Sometimes, such bequests are directed for specific purpose, program, or event.  The charity is obliged to honor the donative intent.

Many bequests, however, come with no strings attached.   What does a charity do when money drops out of the sky?

Such was the case in 2015 with a multi-million dollar librarian’s bequest to the University of  New Hampshire.   Robert Morin, a longtime library employee who ate microwave dinners and drove a 1992 Plymouth while slowly amassing a $4 million fortune, bequeathed his entire estate to his longtime employer and alma mater.  The bequest was largely unrestricted.

The University put $1 million dollars of the windfall toward a video scoreboard for its new $25 million football stadium, drawing a public outcry.

One critic stated,  “the school’s administrative decision to spend a quarter of Morin’s generous donation on an inconsequential trinket for the athletic department is a complete disgrace to the spirit and memory of Robert Morin.”

According to Inside Higher Education, “the football scoreboard seems out of sync with the life of a library employee with a reported passion for movies and books, one said to have read 1,938 books published in chronological order from the decade starting in 1930.”  Others argued that funneling valuable unrestricted money into athletics instead of important academic pursuits is simply wasteful spending.

Protecting donor intent is a charity’s moral obligation, explains author Jeffrey Cain in his guidebook on the defining and safeguarding philanthropic principles.  He asserts that “the charity must distribute the assets in a good faith manner that it believes to be most consistent with the intent of the original donor and the terms of the gift.”

Because the Morin bequest was unrestricted, the University had wide latitude in spending his money.
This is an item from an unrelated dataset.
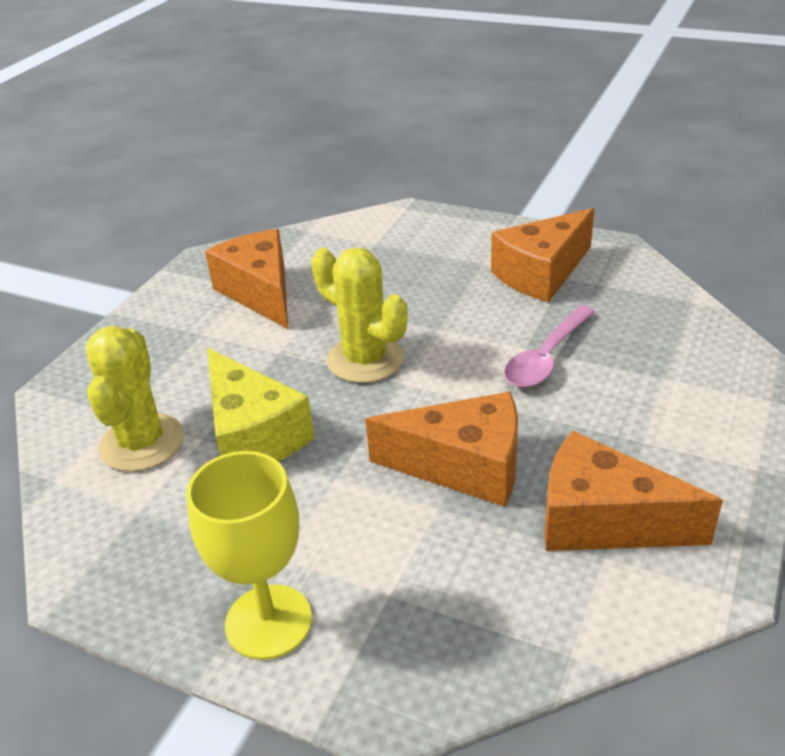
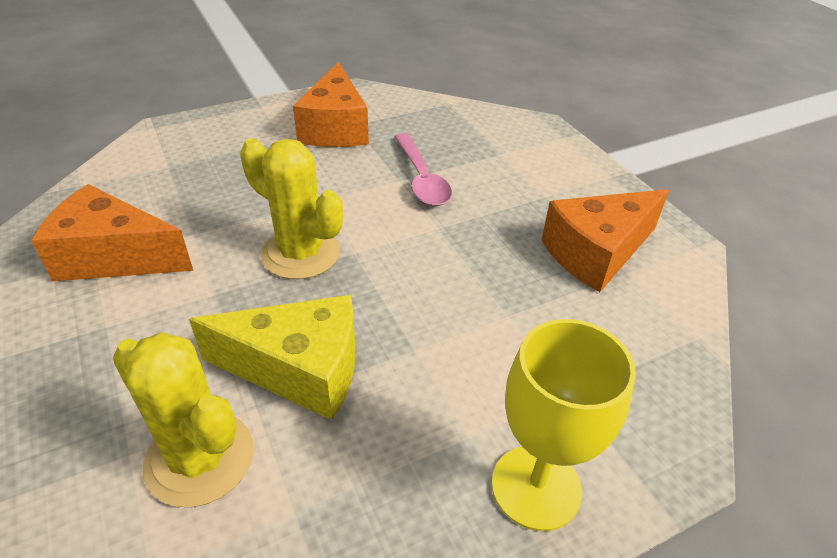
camera: 55 degrees left, 5 degrees up
(365, 360) = (300, 253): yellow cactus -> yellow cactus turned 45 degrees clockwise
(464, 466) = (481, 278): orange cheese -> none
Perhaps Morin would have preferred more scholarly uses.  Maybe he would have preferred that his gift  be endowed rather than spent down. But there were no such gift restrictions.

A blogger to the New York Estate Planning Attorneys blogsite noted that legally nothing wrong was done.  But perhaps from a public relation’s standpoint the University of New Hampshire’s allocations for the funds were mistaken.  “When a person leaves a bequest or gift in their will, the assets or money is generally given freely and without restriction.” It added that “The entire probate process is designed to retitle assets, respect the wishes of the deceased and ensure that everything is done according to the law,”   concluding that “the danger of not having any conditions or restrictions attached to a bequest or gift….is that there is no guarantee that the funds will be used for purposes that you approve of.”
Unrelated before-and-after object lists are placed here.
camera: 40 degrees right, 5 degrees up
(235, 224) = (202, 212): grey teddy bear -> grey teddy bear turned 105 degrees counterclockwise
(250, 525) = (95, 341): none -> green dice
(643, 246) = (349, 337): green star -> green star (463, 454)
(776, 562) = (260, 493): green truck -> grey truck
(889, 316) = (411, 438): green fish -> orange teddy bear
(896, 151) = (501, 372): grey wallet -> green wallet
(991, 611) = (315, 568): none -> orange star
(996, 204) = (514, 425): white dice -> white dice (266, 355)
If given a choice, charities prefer unrestricted rather than restricted gifts.  Andy Canada, formerly with the Indiana University Foundation, notes that unrestricted giving is critical to almost every non-profit, “ … to take advantage of opportunities as they arise… or meet any critical emergency needs that come along.”  Cognizant of the importance of unrestricted gifts, the $10 billion Lilly Endowment actually offers Indiana community foundations matching grants for unrestricted gifts that they procure.

Per Canada, organizations need to be proactive in approaching their constituents about unrestricted giving.” It might be more difficult than discussing a restricted gift to a specific project,  but the flexibility of the funds are critical for the organization.”
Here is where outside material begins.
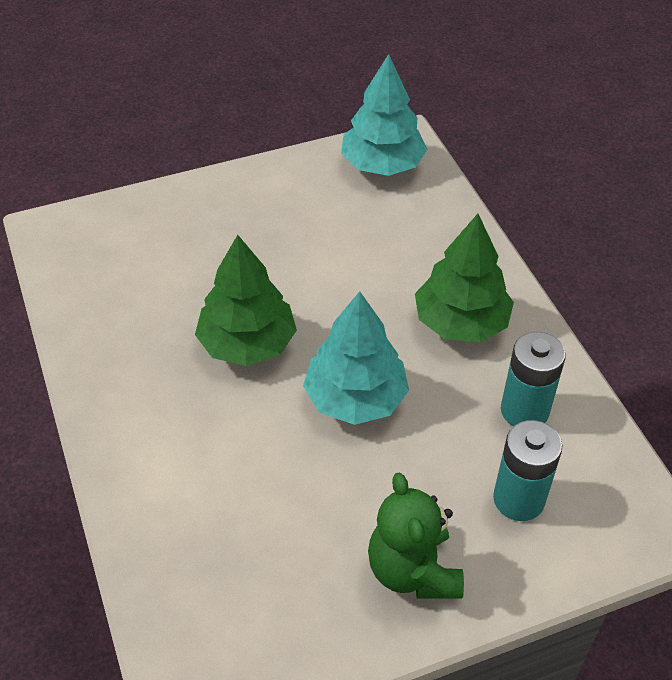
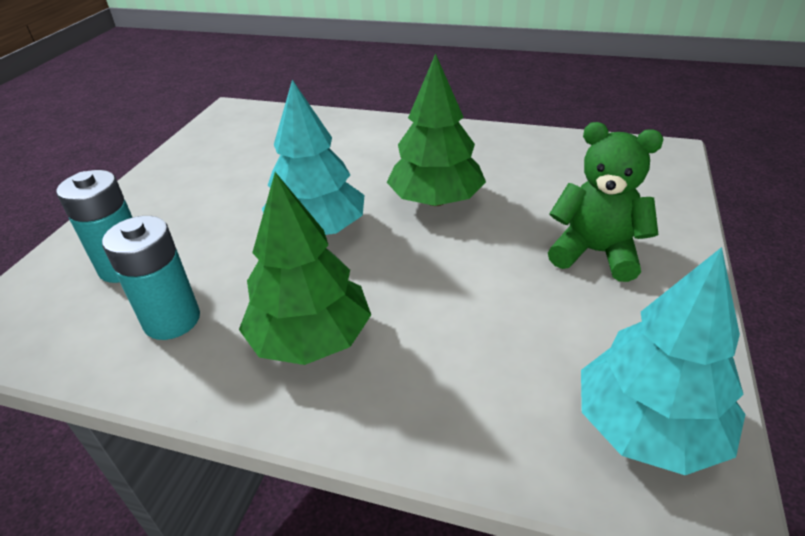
camera: 130 degrees right, 10 degrees down
(413, 570) = (168, 195): green teddy bear -> green teddy bear (595, 253)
The Lilly Endowment’s commitment to unrestricted giving and the case of Robert Morin give food for thought to how to structure  bequest provisions to our favorite charities.  Clearly, unrestricted giving requires a deeper level of trust between the donor and the organization, and the donor must feel confident that his or her funds will be utilized to move the organization forward.

Some of the world’s oldest charitable endowments are in England. Today, they continue to fund good works more than 500 years after their creation.  That’s what you can buy when you leave a legacy:  years, decades, generations, even centuries of doing good.  Restricted or unrestricted?   Choose wisely.

Article appears as originally published in the Ohio Jewish Chronicle Wednesday November 22, 2017.

Jackie Jacobs is the Chief Executive Officer of the Columbus Jewish Foundation, the Central Ohio Jewish community’s planned giving and endowment headquarters.